Бердяга пошёл — и тут он впервые увидел ту роскошь, ту сверкающе-красивую жизнь, выше которой ничего быть не могло.

Ярко-жёлтые, крашенные масляной краской полы сверкали, как река под солнцем, повсюду были разостланы белые девственные половики, мебель плюшевая, а в углу прекрасной, оклеенной серо-голубыми обоями гостиной был накрыт белоснежный стол. Солнышко рассыпало самоцветные камни на десятках пузатых бутылок с коричневой мадерой, красной рябиновкой и таинственными зелёными ликёрами, жареный нежный барашек с подрумяненной кожицей дремал на громадном, украшенном зеленью блюде в одном углу стола, а толстый сочный окорок развалился на другом углу, всё это перемешивалось с пышным букетом разноцветных яиц, икрой, какими-то сырными изделиями, мазурками и бабами, а когда крёстный Остроголовченко расцеловался с Бердягой, на Бердягу пахнуло превкуснейшей смесью запаха сигар и хорошего одеколона.

И разговор, который вёл крёстный с Бердягой, тоже был приятен, нравился Бердяге и льстил ему.
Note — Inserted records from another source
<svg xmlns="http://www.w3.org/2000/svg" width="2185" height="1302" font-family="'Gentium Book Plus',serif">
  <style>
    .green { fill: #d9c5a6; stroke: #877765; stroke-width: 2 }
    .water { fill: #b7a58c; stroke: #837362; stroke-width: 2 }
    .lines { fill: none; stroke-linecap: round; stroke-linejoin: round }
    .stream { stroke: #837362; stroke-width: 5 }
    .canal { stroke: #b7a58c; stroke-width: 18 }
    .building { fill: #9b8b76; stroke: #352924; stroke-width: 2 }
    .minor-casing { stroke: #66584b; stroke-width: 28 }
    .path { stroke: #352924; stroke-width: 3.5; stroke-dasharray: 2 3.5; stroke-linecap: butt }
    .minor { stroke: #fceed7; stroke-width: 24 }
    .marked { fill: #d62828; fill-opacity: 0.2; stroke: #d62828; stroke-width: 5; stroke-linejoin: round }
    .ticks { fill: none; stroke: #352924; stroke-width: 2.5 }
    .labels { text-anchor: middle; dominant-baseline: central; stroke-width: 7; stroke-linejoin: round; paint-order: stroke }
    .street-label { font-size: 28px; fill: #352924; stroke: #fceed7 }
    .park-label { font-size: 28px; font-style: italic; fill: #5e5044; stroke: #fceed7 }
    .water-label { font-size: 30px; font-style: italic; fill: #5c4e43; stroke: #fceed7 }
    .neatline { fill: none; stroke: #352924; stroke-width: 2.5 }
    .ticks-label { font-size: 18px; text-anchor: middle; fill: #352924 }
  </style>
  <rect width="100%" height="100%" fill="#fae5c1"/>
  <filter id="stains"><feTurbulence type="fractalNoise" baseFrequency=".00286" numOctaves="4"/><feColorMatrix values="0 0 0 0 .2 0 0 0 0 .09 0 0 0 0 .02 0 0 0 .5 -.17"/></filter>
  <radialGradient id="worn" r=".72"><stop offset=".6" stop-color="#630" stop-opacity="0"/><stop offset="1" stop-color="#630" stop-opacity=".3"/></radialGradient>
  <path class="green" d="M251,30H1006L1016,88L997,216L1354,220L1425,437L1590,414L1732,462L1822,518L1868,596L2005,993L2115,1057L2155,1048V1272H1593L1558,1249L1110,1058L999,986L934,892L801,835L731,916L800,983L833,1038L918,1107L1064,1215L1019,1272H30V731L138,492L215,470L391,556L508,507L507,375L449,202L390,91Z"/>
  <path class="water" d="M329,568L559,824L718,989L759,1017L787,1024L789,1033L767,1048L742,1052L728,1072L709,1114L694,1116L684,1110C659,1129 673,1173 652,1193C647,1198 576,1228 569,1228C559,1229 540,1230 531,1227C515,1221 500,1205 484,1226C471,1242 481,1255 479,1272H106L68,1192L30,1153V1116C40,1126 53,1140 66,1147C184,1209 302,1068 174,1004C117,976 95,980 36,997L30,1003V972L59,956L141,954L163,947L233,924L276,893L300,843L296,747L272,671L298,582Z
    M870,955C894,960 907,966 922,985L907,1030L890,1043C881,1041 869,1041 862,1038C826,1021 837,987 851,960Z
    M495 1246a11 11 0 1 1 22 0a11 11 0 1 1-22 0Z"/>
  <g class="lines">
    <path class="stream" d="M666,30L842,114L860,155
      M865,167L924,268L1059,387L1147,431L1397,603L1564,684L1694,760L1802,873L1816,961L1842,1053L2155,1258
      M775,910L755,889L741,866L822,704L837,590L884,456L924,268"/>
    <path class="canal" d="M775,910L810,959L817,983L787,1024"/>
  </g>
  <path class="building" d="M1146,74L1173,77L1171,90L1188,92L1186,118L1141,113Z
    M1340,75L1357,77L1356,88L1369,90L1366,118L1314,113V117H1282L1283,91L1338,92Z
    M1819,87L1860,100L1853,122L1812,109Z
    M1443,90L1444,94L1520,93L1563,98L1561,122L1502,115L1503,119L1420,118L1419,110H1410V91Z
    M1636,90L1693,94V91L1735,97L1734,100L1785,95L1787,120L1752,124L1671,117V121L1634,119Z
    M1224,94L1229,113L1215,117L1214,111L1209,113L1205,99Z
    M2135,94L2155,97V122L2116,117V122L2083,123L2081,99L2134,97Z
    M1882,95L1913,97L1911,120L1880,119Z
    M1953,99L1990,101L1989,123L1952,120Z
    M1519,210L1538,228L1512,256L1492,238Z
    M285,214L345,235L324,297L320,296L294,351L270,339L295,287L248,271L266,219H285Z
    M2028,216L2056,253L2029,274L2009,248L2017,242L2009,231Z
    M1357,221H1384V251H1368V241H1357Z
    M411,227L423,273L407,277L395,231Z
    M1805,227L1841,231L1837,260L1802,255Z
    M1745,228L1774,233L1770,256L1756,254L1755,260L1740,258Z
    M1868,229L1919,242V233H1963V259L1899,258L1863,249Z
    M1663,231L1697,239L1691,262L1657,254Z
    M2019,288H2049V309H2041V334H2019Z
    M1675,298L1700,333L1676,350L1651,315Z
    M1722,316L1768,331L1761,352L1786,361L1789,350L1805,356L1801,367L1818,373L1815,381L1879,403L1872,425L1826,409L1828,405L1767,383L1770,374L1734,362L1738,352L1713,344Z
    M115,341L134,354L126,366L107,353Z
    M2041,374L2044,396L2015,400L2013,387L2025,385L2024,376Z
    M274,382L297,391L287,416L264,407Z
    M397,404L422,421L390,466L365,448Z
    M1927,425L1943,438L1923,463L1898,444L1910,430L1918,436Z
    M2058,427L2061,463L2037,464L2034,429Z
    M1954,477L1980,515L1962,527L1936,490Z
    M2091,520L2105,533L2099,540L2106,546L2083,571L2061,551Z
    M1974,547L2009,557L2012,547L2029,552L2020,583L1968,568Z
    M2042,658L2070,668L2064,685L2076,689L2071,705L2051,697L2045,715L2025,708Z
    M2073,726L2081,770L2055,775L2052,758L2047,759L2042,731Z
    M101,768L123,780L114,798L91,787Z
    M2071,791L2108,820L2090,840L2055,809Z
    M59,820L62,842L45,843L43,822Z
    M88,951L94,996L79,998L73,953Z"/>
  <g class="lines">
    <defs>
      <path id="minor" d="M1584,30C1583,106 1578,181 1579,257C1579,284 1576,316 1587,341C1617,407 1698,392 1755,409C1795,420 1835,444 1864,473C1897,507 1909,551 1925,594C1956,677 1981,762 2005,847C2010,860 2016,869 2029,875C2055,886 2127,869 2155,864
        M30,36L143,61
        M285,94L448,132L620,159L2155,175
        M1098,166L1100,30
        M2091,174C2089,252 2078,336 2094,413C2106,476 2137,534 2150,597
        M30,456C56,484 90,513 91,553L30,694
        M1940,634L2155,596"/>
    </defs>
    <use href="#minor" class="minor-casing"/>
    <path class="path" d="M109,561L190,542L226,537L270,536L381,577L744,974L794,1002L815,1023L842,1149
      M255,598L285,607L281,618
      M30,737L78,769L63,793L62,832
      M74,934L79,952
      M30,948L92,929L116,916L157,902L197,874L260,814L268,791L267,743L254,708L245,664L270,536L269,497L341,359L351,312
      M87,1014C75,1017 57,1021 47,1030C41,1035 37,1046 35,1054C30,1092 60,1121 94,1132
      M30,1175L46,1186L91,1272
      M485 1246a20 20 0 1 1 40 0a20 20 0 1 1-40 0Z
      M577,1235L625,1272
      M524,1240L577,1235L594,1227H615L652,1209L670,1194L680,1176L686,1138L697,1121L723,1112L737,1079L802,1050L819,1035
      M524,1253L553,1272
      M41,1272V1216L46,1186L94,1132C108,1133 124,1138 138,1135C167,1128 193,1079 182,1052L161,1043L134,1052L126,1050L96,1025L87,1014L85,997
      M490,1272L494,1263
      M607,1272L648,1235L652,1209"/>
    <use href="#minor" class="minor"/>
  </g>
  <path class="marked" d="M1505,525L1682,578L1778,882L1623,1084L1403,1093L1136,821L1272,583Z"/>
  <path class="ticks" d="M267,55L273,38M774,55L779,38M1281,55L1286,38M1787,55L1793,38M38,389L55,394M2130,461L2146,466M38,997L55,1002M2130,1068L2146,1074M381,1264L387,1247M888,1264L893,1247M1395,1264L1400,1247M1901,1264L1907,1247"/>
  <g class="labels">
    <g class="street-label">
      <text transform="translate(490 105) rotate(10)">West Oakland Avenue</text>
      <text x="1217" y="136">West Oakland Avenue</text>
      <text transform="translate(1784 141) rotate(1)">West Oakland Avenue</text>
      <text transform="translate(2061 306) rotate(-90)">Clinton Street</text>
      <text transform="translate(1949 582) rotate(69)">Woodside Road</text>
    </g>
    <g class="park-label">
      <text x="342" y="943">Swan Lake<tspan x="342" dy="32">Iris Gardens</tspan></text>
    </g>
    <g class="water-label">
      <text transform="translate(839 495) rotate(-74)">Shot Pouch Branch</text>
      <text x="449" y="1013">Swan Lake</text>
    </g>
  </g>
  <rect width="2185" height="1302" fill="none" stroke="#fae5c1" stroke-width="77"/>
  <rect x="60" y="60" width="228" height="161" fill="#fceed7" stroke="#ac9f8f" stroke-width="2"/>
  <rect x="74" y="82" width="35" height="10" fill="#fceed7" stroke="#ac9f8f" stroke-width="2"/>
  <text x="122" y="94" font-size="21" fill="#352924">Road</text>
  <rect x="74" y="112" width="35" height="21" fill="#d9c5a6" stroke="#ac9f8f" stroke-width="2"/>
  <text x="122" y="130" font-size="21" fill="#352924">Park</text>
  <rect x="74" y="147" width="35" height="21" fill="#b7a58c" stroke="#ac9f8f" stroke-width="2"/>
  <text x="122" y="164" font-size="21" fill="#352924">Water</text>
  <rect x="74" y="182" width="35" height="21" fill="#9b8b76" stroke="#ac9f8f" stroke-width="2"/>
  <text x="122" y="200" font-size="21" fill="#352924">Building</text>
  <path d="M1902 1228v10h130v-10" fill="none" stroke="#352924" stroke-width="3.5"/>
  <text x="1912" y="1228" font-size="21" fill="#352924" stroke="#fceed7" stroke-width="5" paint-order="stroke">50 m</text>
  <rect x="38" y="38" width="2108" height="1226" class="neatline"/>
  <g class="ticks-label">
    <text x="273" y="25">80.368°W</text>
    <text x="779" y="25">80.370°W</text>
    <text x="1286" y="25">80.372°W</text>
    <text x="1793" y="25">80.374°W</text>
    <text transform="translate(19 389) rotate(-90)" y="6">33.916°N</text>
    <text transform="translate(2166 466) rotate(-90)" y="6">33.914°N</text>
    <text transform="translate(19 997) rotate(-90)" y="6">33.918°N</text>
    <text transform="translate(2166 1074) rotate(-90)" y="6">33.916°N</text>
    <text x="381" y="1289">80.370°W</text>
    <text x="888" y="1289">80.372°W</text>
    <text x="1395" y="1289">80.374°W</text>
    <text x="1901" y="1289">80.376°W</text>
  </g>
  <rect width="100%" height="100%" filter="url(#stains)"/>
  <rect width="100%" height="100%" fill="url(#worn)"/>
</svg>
Крёстный не видел Бердягу лет семь, помнил его мальчиком, а теперь, увидев высочайшего молодца с костлявым носатым лицом и впалой грудью, очень удивился.
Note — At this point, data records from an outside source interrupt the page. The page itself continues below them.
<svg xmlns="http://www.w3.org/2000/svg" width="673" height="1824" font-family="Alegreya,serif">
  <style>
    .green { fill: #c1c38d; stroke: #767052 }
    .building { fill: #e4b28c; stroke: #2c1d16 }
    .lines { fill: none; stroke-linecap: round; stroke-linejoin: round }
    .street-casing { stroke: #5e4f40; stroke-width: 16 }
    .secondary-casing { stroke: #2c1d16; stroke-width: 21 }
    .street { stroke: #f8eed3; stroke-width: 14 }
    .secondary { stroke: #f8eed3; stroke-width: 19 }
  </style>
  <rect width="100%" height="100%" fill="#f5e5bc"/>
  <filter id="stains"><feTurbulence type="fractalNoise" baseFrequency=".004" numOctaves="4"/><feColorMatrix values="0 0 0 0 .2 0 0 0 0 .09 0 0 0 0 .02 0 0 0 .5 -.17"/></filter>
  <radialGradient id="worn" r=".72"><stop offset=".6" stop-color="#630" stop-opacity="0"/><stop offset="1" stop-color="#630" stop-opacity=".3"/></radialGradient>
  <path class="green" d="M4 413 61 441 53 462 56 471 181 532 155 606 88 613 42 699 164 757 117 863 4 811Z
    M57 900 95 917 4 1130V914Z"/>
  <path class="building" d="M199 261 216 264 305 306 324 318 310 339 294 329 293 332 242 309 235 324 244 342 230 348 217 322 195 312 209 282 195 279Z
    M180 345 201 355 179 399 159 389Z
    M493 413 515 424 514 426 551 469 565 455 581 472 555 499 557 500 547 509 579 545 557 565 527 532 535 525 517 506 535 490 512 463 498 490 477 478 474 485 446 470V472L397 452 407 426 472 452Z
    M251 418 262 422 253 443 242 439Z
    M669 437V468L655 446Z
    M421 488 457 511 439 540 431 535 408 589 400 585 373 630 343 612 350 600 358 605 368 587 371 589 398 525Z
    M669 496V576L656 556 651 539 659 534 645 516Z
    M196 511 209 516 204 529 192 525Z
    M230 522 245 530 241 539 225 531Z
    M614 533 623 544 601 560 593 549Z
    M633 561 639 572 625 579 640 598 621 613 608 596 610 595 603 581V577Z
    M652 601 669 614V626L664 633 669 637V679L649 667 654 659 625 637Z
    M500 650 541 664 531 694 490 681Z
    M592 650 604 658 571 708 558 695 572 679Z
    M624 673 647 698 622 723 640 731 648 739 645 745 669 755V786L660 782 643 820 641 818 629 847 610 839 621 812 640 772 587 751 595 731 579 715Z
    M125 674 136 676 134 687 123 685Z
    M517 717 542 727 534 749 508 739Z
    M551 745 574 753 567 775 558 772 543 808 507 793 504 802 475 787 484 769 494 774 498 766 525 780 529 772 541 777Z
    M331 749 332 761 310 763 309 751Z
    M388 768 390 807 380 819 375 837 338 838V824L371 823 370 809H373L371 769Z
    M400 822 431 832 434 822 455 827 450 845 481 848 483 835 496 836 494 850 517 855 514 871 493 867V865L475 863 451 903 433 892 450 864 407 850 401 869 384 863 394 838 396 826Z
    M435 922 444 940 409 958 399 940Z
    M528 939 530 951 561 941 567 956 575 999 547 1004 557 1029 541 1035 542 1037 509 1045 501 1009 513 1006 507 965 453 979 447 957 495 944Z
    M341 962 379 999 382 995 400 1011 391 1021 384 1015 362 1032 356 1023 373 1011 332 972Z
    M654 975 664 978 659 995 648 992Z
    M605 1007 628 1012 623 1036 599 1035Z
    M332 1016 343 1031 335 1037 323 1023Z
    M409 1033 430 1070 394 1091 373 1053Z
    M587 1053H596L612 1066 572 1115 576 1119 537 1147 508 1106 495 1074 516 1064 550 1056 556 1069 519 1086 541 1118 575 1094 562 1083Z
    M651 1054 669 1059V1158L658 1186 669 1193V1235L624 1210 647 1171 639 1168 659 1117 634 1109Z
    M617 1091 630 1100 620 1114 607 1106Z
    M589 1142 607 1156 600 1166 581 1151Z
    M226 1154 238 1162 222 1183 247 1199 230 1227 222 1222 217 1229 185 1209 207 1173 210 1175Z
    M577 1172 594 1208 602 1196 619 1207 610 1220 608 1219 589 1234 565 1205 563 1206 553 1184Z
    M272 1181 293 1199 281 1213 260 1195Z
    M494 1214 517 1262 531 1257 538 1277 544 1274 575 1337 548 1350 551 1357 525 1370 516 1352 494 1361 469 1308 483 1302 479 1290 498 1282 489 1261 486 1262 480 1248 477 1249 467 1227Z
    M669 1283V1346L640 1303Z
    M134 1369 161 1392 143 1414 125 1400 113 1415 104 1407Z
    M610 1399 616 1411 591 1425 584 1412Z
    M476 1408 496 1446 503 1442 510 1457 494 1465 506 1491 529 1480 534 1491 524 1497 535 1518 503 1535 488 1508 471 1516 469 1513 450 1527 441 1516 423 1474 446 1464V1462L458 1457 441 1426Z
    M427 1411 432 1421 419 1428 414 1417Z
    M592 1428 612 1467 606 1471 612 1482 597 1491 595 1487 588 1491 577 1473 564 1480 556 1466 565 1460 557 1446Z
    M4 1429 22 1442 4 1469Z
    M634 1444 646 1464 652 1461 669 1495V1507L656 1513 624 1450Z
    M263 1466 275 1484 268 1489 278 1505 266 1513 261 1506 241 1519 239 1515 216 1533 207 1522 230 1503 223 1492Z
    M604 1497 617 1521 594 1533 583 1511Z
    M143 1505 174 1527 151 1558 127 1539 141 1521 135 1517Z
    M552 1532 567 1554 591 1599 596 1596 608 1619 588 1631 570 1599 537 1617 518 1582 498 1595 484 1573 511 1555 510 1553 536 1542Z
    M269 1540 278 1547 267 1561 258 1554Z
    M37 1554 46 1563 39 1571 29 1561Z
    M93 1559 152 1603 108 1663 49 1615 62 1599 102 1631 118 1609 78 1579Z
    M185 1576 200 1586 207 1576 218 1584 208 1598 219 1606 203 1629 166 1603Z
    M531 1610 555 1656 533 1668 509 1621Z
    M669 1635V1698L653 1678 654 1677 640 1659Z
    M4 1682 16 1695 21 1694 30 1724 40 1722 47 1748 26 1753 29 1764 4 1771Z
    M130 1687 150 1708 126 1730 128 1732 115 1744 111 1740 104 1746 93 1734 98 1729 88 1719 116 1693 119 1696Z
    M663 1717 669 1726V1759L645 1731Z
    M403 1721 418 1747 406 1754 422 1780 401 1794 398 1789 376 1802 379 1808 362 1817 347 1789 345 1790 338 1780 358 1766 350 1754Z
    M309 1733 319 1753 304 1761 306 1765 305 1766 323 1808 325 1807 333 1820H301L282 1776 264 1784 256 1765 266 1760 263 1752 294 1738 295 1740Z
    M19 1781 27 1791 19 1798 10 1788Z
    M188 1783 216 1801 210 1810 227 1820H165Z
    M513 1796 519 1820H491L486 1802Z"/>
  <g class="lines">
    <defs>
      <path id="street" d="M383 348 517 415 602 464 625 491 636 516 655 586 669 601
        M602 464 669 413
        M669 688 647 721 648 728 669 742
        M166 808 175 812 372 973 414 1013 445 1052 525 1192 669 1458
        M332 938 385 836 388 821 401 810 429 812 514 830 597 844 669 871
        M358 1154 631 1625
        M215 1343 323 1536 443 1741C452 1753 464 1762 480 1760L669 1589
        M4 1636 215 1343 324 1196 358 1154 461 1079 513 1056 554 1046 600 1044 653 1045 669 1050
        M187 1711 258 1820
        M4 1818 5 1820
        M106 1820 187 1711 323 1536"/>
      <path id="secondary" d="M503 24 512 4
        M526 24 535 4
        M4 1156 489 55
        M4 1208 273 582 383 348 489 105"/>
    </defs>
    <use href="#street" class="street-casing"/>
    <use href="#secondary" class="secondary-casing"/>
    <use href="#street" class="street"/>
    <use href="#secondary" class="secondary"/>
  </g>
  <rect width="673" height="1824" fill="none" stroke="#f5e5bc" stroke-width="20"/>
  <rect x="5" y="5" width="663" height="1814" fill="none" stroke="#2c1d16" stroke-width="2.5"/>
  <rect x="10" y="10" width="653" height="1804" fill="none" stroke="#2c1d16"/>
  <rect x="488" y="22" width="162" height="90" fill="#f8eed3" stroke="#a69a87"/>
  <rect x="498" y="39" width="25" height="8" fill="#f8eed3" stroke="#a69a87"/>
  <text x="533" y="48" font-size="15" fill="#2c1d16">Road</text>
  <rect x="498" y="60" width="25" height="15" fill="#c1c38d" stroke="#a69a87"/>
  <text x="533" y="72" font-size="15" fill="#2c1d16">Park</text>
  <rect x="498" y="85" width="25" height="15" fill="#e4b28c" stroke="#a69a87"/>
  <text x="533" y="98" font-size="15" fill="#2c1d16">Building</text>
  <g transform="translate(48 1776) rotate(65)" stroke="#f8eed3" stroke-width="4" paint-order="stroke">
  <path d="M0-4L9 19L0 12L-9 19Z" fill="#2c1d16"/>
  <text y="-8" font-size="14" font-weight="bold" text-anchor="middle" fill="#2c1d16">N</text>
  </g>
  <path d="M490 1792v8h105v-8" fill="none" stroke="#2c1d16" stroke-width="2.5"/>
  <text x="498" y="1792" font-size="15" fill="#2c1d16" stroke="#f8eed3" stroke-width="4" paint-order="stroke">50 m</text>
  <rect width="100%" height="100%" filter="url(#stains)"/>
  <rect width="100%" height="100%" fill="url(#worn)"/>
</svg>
— Как?! Ты уже вырос?! Однако. Вот не думал! Да ведь ты мужчина!

По тону старого Остроголовченко можно было предположить, что он гораздо менее удивился бы, если бы Бердяга явился к нему тем же тринадцатилетним мальчишкой, которым он был семь лет тому назад.

Смущённый и польщённый таким вниманием к своей скромной особе, Бердяга хихикнул, переступил с ноги на ногу и тут же решил, что его крёстный — прекрасный, добрый человек.

— Да, да. Форменный мужчина. Служишь?

— Служу, — ответил Бердяга, замирая от тайного удовольствия разговаривать с таким важным человеком в прекрасном чёрном сюртуке и с золотой медалью на красной ленте, данной Остроголовченке за какие-то за слуги.

— Служу в технической конторе братьев Шумахер и Зайд «Земледельческие орудия и машины», представители Альфреда Барраса, Анонимной компании Унион и Джеффри Уатсона в Шеффильде.

— Вот как, — покачал головой крёстный довольно любезно. — Это хорошо. Много получаешь?

— Двадцать семь рублей да наградные.

— Вот как! Прямо-таки мужчина. Ты помнишь, Егор Ильич, покойного Астафия Иваныча Бердягу. Это его сынок, Володя.

Гость Егор Ильич отнёсся к Бердяге не менее любезно — как настоящий светский человек.

— Да? — сказал он задумчиво. — Так, так. Служите?

— Служу, — радостно отвечал Бердяга, еле скрывая свою гордость, так как чувствовал себя центром внимания многочисленных визитёров Остроголовченки.

— А где?

— В технической конторе братьев Шумахер и Зайд «Земледельческие орудия и машины», представители Альфреда Барраса, Анонимной компании Унион и Джеффри Уатсона в Шеффильде.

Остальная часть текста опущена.